Strona:PL JI Kraszewski Śniehotowie from Romans i Powieść No18 page276.jpg

Z Wikiźródeł, wolnej biblioteki
Ta strona została skorygowana.

Domka stała nadąsana, Zębowska mruczała coś niezrozumiałego.
— Tego jeszcze brakło, — mówiła — żeby się ujął za brata, to dopiéro będzie śliczna kasza. Ale kto ją nawarzył, niechaj jé, ja ręce umywam, ja — umywam...
— Niech z lichom wykupi sobie Rozwadów — odezwał się adwokat — jak mu wszystko policzę, dobrze go zapłaci. Przecie nie jedna to wieś na świecie, znajdzie się za te pieniądze druga. — A no, zobaczymy, czy ze mną do ładu dojdzie...
Domka dała mu znak, wskazując matkę i oboje wyszli do bokówki. Zębowska, nagniewawszy się, płakała — powtarzając ciągle: skaranie Boże!
Dotąd o wpakowanym tak zręcznie do bonifratrów panu Janie, nic jeszcze słychać nie było, jednakże Domkę i jéj wspólnika opanowywała trwoga. Mógł się uwolnić z tego więzienia, któż wié, mógł znaleźć obrońców... mógł napaść na dworek w Myzie...
— Ja tu nie pozostanę, — wołała młoda jéjmość — jeżeli uchowaj Boże wyzdrowieje — to człowiek mściwy, on mi nie daruje. Może być nieszczęście.

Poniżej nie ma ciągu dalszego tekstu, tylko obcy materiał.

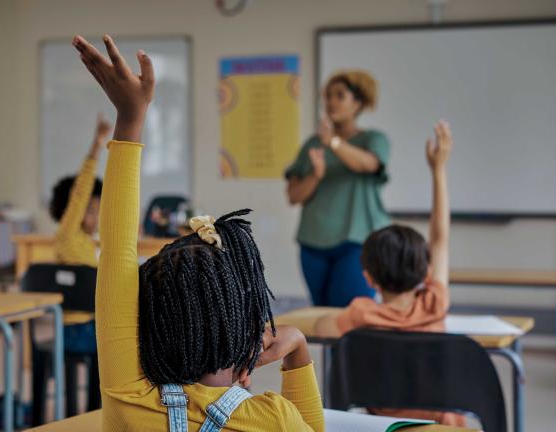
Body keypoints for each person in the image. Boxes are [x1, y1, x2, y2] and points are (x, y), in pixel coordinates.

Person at [73, 34, 324, 430]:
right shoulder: (274, 419)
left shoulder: (127, 397)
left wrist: (130, 117)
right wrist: (297, 351)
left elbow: (117, 251)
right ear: (246, 323)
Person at [314, 120, 463, 426]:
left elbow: (322, 326)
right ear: (424, 271)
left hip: (384, 426)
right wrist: (438, 170)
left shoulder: (360, 314)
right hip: (443, 425)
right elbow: (440, 238)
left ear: (368, 277)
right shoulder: (434, 302)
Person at [285, 70, 391, 307]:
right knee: (321, 315)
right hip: (313, 242)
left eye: (340, 96)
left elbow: (368, 164)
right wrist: (316, 175)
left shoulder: (373, 139)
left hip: (357, 241)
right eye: (328, 96)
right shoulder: (312, 145)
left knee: (351, 314)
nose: (331, 102)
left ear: (358, 104)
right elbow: (293, 196)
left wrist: (332, 141)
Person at [49, 114, 111, 354]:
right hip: (76, 329)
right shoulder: (68, 234)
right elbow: (80, 193)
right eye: (91, 211)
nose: (97, 217)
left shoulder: (89, 241)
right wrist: (97, 143)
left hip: (92, 325)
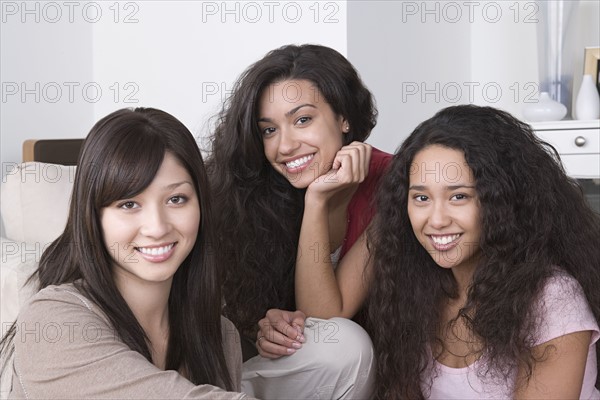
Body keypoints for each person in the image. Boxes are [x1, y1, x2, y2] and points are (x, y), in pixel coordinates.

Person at [0, 108, 253, 399]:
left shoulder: (220, 336)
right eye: (129, 204)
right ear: (93, 216)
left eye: (176, 199)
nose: (157, 227)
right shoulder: (54, 323)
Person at [367, 104, 600, 399]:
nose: (436, 220)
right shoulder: (413, 288)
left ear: (502, 203)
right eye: (422, 197)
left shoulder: (552, 297)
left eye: (459, 196)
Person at [207, 44, 391, 398]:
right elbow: (294, 326)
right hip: (306, 374)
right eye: (269, 130)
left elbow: (325, 315)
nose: (285, 146)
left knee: (344, 344)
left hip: (367, 370)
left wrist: (317, 201)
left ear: (344, 118)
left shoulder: (395, 185)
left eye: (302, 120)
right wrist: (268, 329)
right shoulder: (251, 192)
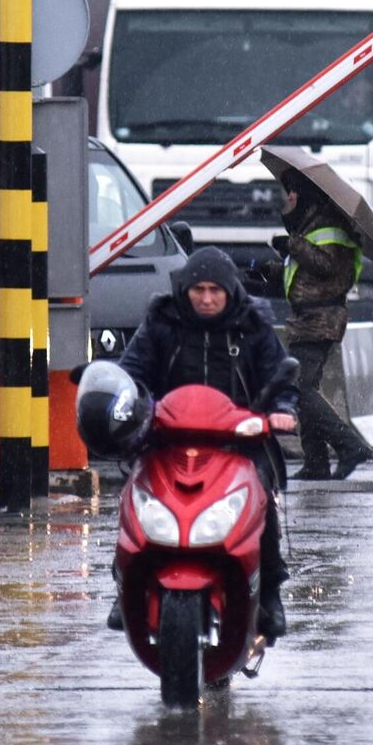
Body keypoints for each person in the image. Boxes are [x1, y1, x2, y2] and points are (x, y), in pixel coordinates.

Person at [112, 246, 300, 641]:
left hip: (237, 443)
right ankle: (125, 583)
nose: (208, 298)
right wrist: (127, 407)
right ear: (185, 290)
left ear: (231, 291)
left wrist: (281, 410)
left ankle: (269, 593)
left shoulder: (253, 325)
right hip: (167, 440)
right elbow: (130, 373)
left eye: (216, 289)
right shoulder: (160, 323)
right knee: (134, 496)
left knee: (262, 498)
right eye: (199, 289)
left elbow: (280, 376)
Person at [270, 173, 373, 481]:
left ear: (303, 195)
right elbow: (303, 278)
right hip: (306, 317)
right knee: (305, 388)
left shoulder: (329, 228)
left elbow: (328, 267)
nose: (288, 199)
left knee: (300, 388)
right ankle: (316, 462)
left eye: (291, 193)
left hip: (322, 317)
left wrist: (292, 246)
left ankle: (350, 446)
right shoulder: (310, 227)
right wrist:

Matka téż rada się była pozbyć córki, nagląc, aby jechała do Rozwadowa, dokąd ona nie śmiała się udać. Nastąpiły z prawnikiem narady i postanowienie przebycia czas jakiś w miasteczku. Wyszła z oświadczeniem tém do matki pani Śniehotowa.
— Ja widzę, że tu nie mam co robić, — odezwała się — matka się mnie pozbyć rada — więc jutro rano się wybiorę, pan Serebrnicki konie przyśle.
— A, jedź sobie — jedź! — odparła Zębowska.
Kwaśno rozstała się z prawnikiem, który odjeżdżał zaraz, i Domka zamknęła się w bokówce, a Zębowska, związawszy głowę, w swoim pokoju.
Wyjechała więc nazajutrz, prawie nie żegnając się Domka do miasteczka, w którém już od dawna gościł Piętka, dotąd się wybrać nie mogąc do Warszawy.
Serebrnicki zajął się sprawą... Oboje ciągle wyczekiwali jakiejś wieści o Śniehocie, lecz żadna nie nadchodziła. To ich nieco uspokajało. Mógł chory i stary zemrzéć, albo w istocie oszaléć z rozpaczy. Tygodnie i miesiące upływały — bez żadnéj o nim wiadomości.
Tradycyą rozciągnięto na Rozwadów, a do sądów podał protest pan Andrzej, zawarowujący prawo wykupna majątku. Ozorowicz rwał się niezmiernie do opiekowania tą sprawą, lecz Śniehota dodał mu drugiego prawnika, niezupełnie dowierzając jego zdolnościom.